━━━ EXERCISE DATA
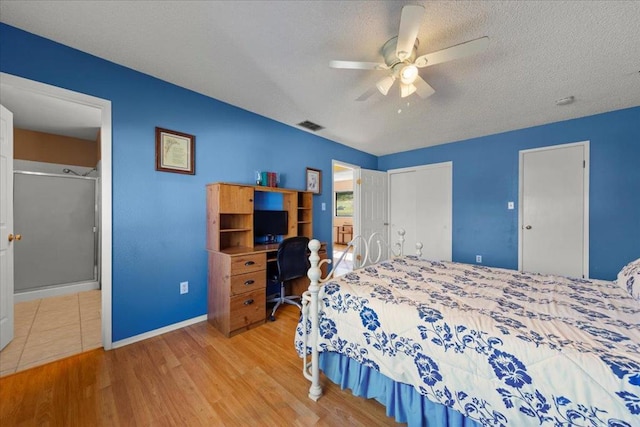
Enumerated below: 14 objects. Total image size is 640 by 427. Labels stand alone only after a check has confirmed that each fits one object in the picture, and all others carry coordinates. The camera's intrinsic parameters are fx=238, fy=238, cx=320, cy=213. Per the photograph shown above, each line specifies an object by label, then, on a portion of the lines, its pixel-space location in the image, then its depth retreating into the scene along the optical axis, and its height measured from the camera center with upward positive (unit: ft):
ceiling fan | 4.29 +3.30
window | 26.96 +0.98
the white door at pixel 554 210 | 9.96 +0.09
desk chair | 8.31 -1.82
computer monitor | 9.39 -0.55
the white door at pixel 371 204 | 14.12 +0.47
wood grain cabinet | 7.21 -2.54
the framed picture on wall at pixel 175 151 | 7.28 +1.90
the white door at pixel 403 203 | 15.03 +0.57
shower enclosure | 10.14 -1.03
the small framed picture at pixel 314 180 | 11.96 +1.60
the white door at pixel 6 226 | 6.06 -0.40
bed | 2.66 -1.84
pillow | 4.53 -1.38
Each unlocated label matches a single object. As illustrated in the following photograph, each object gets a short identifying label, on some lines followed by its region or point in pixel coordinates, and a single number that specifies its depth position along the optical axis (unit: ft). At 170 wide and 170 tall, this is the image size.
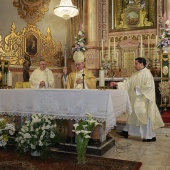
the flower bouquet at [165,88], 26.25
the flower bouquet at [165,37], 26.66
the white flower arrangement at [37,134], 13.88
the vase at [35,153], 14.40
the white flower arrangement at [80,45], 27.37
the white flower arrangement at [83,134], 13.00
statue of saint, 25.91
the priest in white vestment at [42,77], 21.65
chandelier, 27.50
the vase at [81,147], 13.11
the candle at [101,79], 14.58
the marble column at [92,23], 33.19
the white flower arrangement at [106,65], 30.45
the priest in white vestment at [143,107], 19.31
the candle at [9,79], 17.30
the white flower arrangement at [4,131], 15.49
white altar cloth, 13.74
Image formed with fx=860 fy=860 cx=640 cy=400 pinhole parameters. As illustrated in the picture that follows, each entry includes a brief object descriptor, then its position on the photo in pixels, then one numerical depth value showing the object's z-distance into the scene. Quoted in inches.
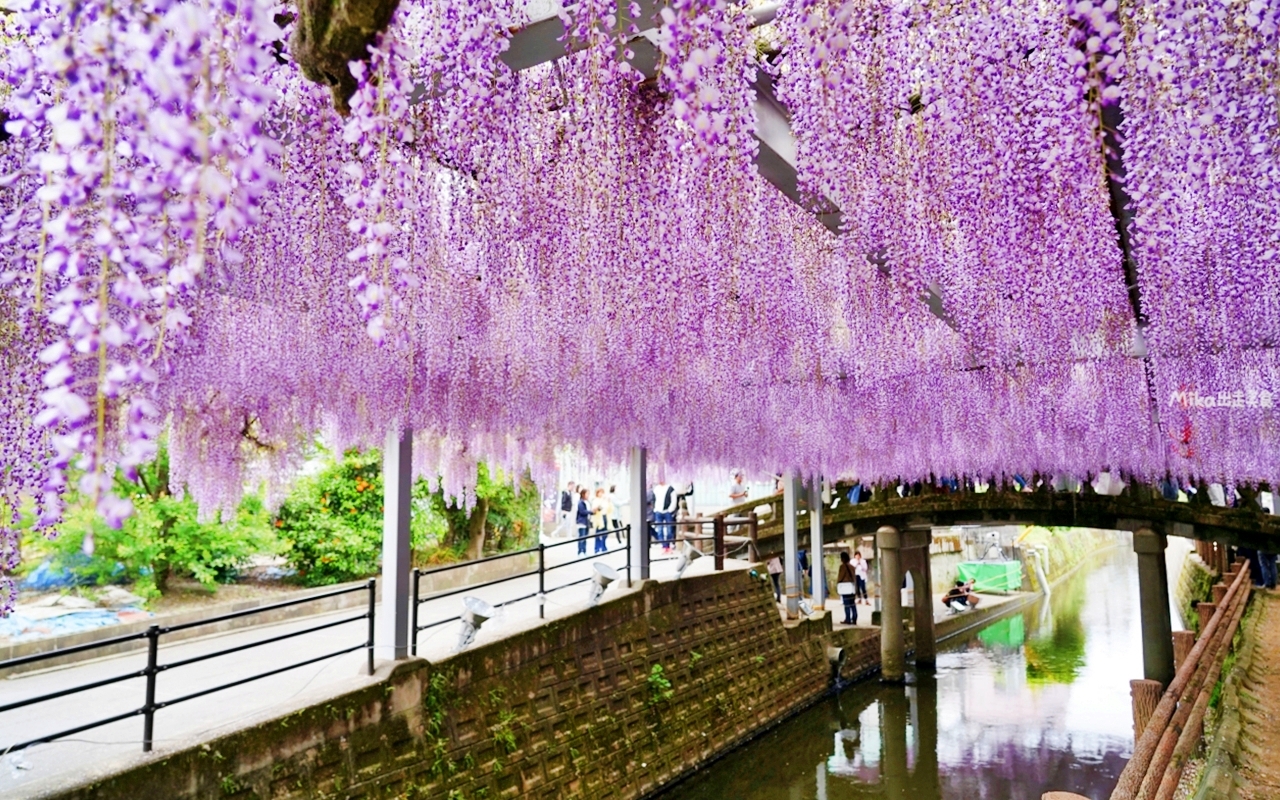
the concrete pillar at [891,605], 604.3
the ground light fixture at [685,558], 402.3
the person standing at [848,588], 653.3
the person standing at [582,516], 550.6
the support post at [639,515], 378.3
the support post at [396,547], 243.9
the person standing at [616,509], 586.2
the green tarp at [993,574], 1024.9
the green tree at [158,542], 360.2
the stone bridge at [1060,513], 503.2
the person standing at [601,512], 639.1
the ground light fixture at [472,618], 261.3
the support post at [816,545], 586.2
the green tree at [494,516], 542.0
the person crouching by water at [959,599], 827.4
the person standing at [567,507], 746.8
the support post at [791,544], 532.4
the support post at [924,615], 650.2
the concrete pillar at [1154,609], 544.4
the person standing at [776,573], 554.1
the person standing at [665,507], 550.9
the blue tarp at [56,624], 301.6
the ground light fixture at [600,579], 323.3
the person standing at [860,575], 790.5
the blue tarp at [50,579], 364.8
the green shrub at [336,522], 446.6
━━━━━━
__TASK ITEM__
Extract, character for character, every line from the one that holds "the marble column at [92,23], 33.19" through the end of the entries above. Include both boundary lines and no pictures.

__OUTPUT OF THE EXERCISE__
the marble column at [92,23], 33.19
the white flower arrangement at [106,65], 30.45
the priest in white vestment at [143,107], 19.31
the candle at [9,79], 17.30
the white flower arrangement at [4,131], 15.49
white altar cloth, 13.74
Image formed with fx=860 fy=860 cx=640 cy=400 pinhole parameters. As illustrated in the picture that follows, each entry includes a brief object descriptor, then its position on the photo in pixels, then one numerical depth value showing the object's z-distance into the scene. Quoted in inches.
the concrete pillar at [891,605], 604.3
the ground light fixture at [685,558], 402.3
the person standing at [848,588], 653.3
the person standing at [582,516], 550.6
the support post at [639,515], 378.3
the support post at [396,547], 243.9
the person standing at [616,509], 586.2
the green tarp at [993,574], 1024.9
the green tree at [158,542], 360.2
the stone bridge at [1060,513], 503.2
the person standing at [601,512], 639.1
the ground light fixture at [472,618], 261.3
the support post at [816,545], 586.2
the green tree at [494,516], 542.0
the person crouching by water at [959,599], 827.4
the person standing at [567,507], 746.8
the support post at [791,544], 532.4
the support post at [924,615], 650.2
the concrete pillar at [1154,609], 544.4
the person standing at [776,573], 554.1
the person standing at [665,507], 550.9
the blue tarp at [56,624], 301.6
the ground light fixture at [600,579], 323.3
the person standing at [860,575], 790.5
the blue tarp at [50,579], 364.8
the green shrub at [336,522], 446.6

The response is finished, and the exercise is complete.